An interactive learning website covering Docker, AI Agents, and MLOps — built as a full-stack project to demonstrate the very technologies it teaches.
- 3 learning modules — Docker fundamentals, AI Agents (ReAct, tool use, MCP), and MLOps pipelines
- Interactive quiz — questions served from a FastAPI backend; correct answers never exposed in the frontend
- Progress tracker — bars update as you answer correctly
- Syntax-highlighted code examples — Dockerfile, compose.yaml, Python agent, MLflow training script
- Fully containerized — the project runs itself inside Docker, demonstrating the concepts it teaches
| Layer | Technology |
|---|---|
| Frontend | Vanilla HTML, CSS, JavaScript |
| Web server | nginx:alpine |
| Backend API | Python 3.11 + FastAPI + uvicorn |
| Containerization | Docker + Docker Compose |
devai-learning-hub/
├── compose.yaml # wires frontend + backend together
├── frontend/
│ ├── Dockerfile # nginx serving the static site
│ ├── nginx.conf # reverse-proxies /api/ to the backend
│ └── index.html # the full learning hub (HTML/CSS/JS)
└── backend/
├── Dockerfile # multi-stage Python build
├── requirements.txt
└── app/
├── main.py # FastAPI routes
└── data.py # quiz questions (answers stay server-side)

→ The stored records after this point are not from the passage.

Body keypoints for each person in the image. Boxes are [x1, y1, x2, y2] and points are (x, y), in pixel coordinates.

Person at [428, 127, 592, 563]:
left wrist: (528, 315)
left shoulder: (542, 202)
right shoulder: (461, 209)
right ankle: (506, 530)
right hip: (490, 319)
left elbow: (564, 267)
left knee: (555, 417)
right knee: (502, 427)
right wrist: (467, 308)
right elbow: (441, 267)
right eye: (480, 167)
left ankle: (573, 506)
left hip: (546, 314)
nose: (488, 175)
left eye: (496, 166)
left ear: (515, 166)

- Docker Desktop (includes Docker Compose)
git clone https://github.com/eahg1/devai-learning-hub.git
cd devai-learning-hub
docker compose up --buildOpen http://localhost:8080 in your browser.

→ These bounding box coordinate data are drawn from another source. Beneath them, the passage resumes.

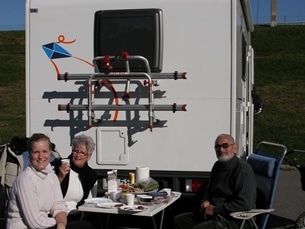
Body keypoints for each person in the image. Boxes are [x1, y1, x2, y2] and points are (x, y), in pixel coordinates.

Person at [6, 133, 94, 229]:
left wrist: (61, 224)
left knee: (86, 226)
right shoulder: (25, 180)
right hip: (27, 226)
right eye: (36, 152)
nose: (41, 156)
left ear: (50, 153)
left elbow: (59, 206)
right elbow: (35, 223)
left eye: (44, 151)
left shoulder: (51, 176)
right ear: (30, 154)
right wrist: (58, 222)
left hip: (46, 224)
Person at [174, 134, 257, 229]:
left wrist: (215, 209)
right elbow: (210, 190)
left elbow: (245, 204)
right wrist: (206, 200)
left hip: (236, 219)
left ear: (235, 148)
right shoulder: (217, 165)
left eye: (225, 146)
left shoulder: (242, 170)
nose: (221, 150)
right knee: (180, 220)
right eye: (217, 147)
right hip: (216, 215)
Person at [53, 134, 97, 221]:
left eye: (82, 153)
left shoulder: (91, 175)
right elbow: (48, 193)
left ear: (89, 156)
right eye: (75, 151)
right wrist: (60, 177)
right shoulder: (59, 166)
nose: (77, 155)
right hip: (56, 215)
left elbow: (90, 202)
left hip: (77, 216)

docker compose downThe FastAPI backend is accessible through nginx at http://localhost:8080/api/.
| Method | Endpoint | Description |
|---|---|---|
GET |
/api/health |
Health check |
GET |
/api/quiz |
All quiz questions (no correct answers) |
POST |
/api/quiz/check |
Submit an answer, receive result + feedback |
Interactive API docs available at http://localhost:8000/docs when running the backend natively (see below).
# Backend
cd backend
pip install -r requirements.txt
uvicorn app.main:app --reload --port 8000
# Frontend (separate terminal)
cd frontend
python -m http.server 8080Note: the frontend quiz won't connect to the API via
python -m http.serveralone (no proxy). Use the FastAPI Swagger UI athttp://localhost:8000/docsto test the API directly.
- Answers live on the backend —
GET /api/quizreturns questions and options only. The correct answer is revealed byPOST /api/quiz/checkafter submission, so it can never be found by inspecting the page source. - Multi-stage Docker build — the backend Dockerfile uses a builder stage for pip installs and copies only the resulting packages into the lean runtime image, mirroring the best practice taught in Module 01.
- No database — quiz data is stored in
backend/app/data.py. Simple to edit, zero infrastructure overhead for a learning project. - Nginx as reverse proxy — all traffic enters on port 8080;
/api/requests are forwarded internally to the FastAPI container. No CORS configuration needed.
MIT — free to use, adapt, and share.